Black Sabbath is credited with creating heavy metal. The success of their first two albums - Black Sabbath and Paranoid - marked a paradigm shift in the world of rock. Not until Black Sabbath upended the music scene did the term "heavy metal" enter the popular vocabulary to describe the denser, more thunderous offshoot of rock over which they presided. With their riff-based songs, extreme volume, and dark, demonic subject matter, Black Sabbath embodied key aspects of the heavy-metal aesthetic. Yet in their own words, they saw themselves as a "heavy underground" band. That term denoted both the intensity of their music and the network of fans who found them long before critics and the music industry took notice.
The demanding pace of the road and various lifestyle excesses began catching up with Black Sabbath by the mid-70s following the release of five consecutive genre-defining albums (Black Sabbath, Paranoid, Master of Reality, Vol. 4, Sabbath Bloody Sabbath). Their next three albums - Sabotage (1975), Technical Ecstasy (1976) and Never Say Die! (1978) - all had memorable moments but lacked the unalloyed brilliance of their predecessors.

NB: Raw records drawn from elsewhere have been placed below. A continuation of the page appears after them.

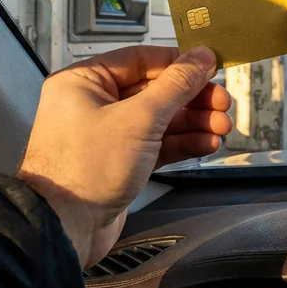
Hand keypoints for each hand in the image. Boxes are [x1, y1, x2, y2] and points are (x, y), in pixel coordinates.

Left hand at [16, 45, 231, 267]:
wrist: (65, 228)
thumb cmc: (83, 171)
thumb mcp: (139, 119)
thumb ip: (175, 86)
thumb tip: (200, 59)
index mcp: (84, 82)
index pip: (140, 59)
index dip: (178, 63)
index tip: (209, 66)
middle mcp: (93, 104)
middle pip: (154, 90)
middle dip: (192, 98)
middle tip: (221, 102)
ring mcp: (107, 135)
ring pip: (159, 119)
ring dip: (193, 122)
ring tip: (220, 126)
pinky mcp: (119, 163)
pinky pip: (156, 144)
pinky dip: (182, 143)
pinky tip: (205, 143)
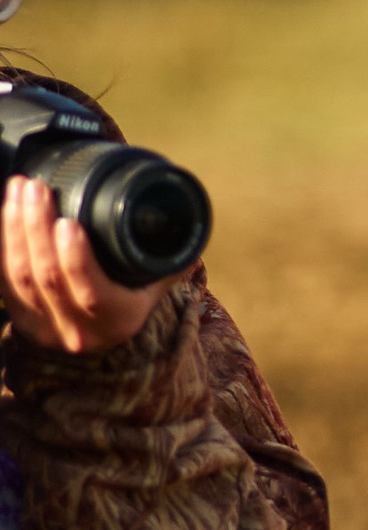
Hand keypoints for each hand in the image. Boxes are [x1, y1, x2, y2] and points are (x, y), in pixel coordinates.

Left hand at [1, 176, 179, 352]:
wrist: (103, 340)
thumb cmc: (133, 301)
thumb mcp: (157, 285)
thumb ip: (169, 256)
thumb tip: (187, 220)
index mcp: (117, 320)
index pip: (90, 292)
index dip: (75, 257)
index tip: (68, 221)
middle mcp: (77, 330)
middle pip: (47, 277)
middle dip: (36, 228)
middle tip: (35, 188)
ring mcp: (43, 326)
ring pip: (18, 275)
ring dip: (14, 228)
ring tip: (19, 190)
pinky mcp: (18, 316)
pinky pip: (2, 277)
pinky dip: (3, 241)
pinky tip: (7, 212)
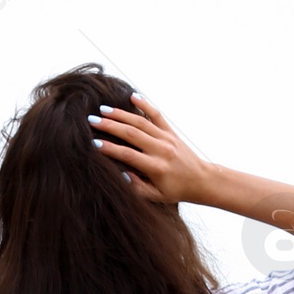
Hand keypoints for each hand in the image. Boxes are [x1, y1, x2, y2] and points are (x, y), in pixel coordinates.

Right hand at [87, 96, 212, 206]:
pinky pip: (157, 115)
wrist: (201, 180)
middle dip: (110, 126)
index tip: (93, 143)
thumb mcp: (156, 196)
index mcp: (156, 167)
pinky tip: (132, 96)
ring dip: (121, 114)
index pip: (128, 155)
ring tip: (103, 109)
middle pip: (132, 133)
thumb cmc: (176, 190)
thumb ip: (138, 188)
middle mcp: (162, 150)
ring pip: (141, 121)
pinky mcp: (171, 132)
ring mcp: (167, 138)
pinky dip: (145, 104)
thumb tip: (122, 174)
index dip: (110, 149)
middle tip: (91, 120)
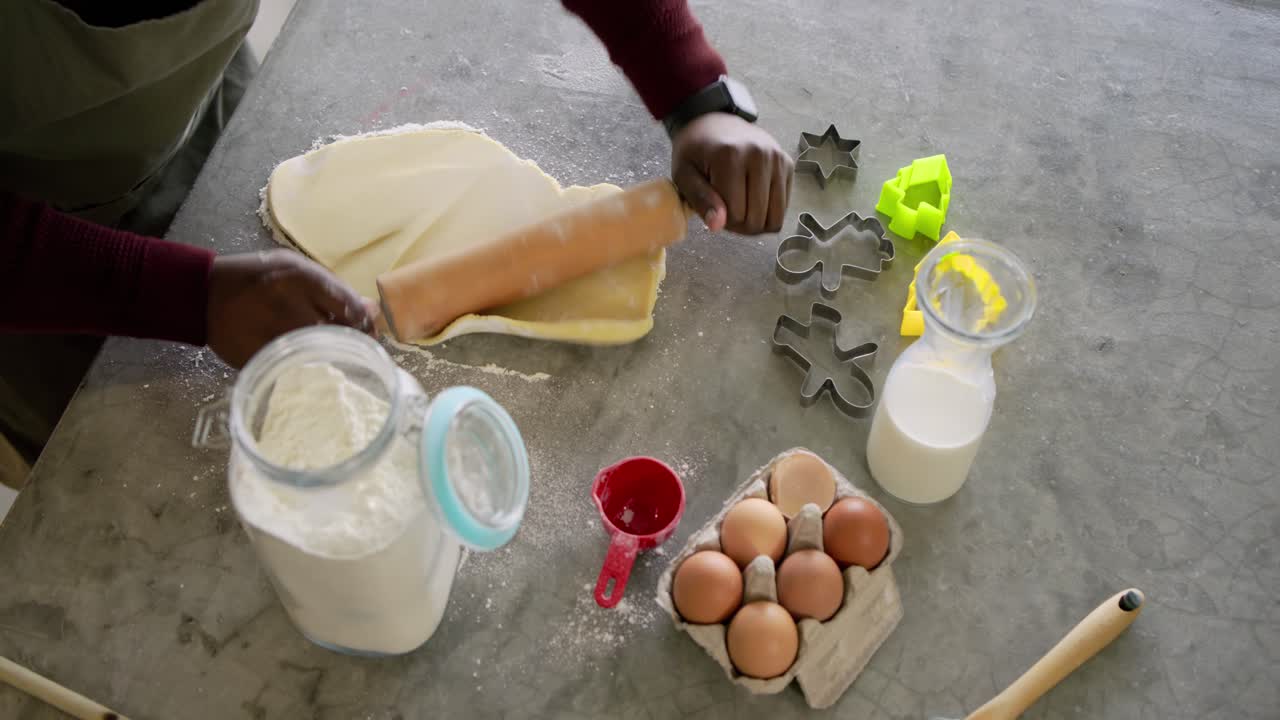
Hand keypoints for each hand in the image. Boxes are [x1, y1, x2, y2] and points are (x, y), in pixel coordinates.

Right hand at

After a brief break-up following the Technical Ecstasy tour, Black Sabbath and frontman Ozzy Osbourne reconvened for their swan song Never Say Die! Osbourne called the release "A very varied album...it's not just steamhammer headbanging stuff all the way through" and the 9-song set ranges from the potent title track to the synthesizer-heavy "Johnny Blade" to the experimental ballad "Air Dance." The cracks in Black Sabbath's facade became permanent, however, when Osbourne quit for good in 1978, following the checkered Never Say Die! tour.